The Trump Administration’s policies on travel and immigration have reignited interest in an old precedent from World War II: the mass incarceration of Japanese-Americans by the Roosevelt Administration with Executive Order 9066.
Opinion pieces on the right, left and in-between argue over the similarities and differences, but the arguments at the core of the debate are not about the specifics of how people are incarcerated or what legal principle is up for review. We are at a point in time when we are asking as a nation whether it’s OK to target specific ethnic groups to address large and complicated threats to our national welfare. That’s what brings to mind World War II.
“Today is the first time, so far as I am aware, that we have sustained a substantial restriction of the personal liberty of citizens of the United States based upon the accident of race or ancestry.” – Hirabayashi v.
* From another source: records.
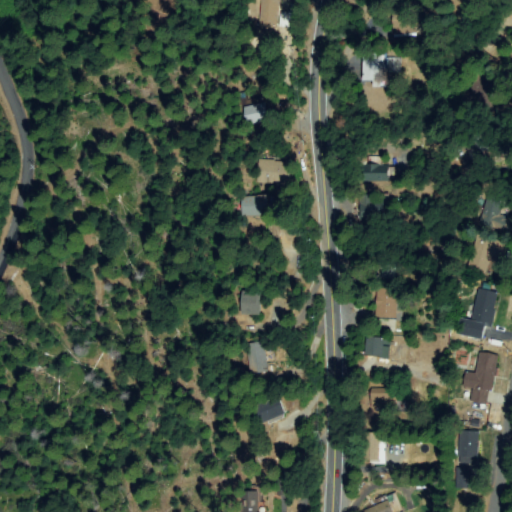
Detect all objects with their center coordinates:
building: (265, 11)
building: (268, 13)
building: (400, 22)
building: (404, 24)
building: (367, 68)
building: (374, 68)
building: (509, 81)
building: (486, 91)
building: (252, 112)
building: (255, 113)
building: (491, 142)
road: (28, 166)
building: (269, 170)
building: (272, 172)
building: (374, 172)
building: (379, 174)
building: (252, 206)
building: (262, 206)
building: (376, 208)
building: (491, 210)
building: (496, 213)
building: (487, 253)
building: (478, 254)
road: (330, 255)
building: (387, 267)
building: (385, 302)
building: (248, 303)
building: (251, 303)
building: (390, 305)
building: (477, 314)
building: (480, 316)
building: (375, 347)
building: (377, 347)
building: (255, 357)
building: (257, 357)
building: (479, 378)
building: (481, 378)
building: (380, 395)
building: (387, 401)
building: (268, 410)
building: (268, 410)
building: (370, 446)
building: (465, 446)
building: (374, 447)
building: (468, 448)
road: (502, 462)
building: (460, 478)
building: (464, 479)
building: (249, 501)
building: (252, 505)
building: (377, 508)
building: (381, 508)
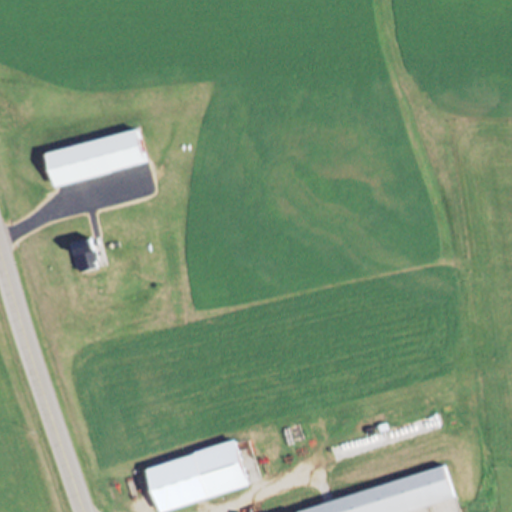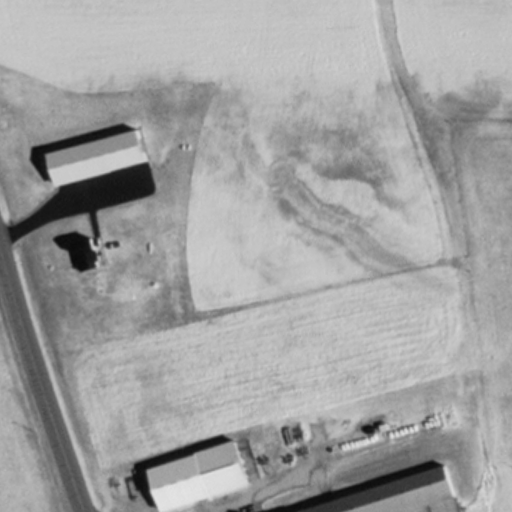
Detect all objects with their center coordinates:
building: (104, 166)
building: (92, 262)
road: (40, 387)
building: (206, 483)
building: (412, 500)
United States, 320 U.S. 81 (1943)
That political context makes Hold These Truths, a play written more than a decade ago about that case and the man behind the name Hirabayashi, strikingly resonant as it makes its Bay Area premiere this week with TheatreWorks Silicon Valley.
Gordon Hirabayashi was a college student in 1942 when he decided to turn himself in for refusing to abide by laws established to isolate Japanese and Japanese-Americans in the Western United States, on no other basis than race.
Over sixty percent are American citizens, yet they are denied, without due process of law, the civil liberties which are theirs.
If I were to register and cooperate under these circumstances, I would be giving helpless consent to the denial of practically all of the things which give me incentive to live.
I consider it my duty to maintain the democratic standards for which this nation lives. Therefore–I must refuse this order for evacuation.
Signed, Gordon K. Hirabayashi.
Hold These Truths was written by Watsonville-born, Los Angeles-based actress Jeanne Sakata. As a Japanese-American, she thought she knew the history of the internment camps. So she was surprised to learn about Hirabayashi by watching a 1992 documentary, A Personal Matter.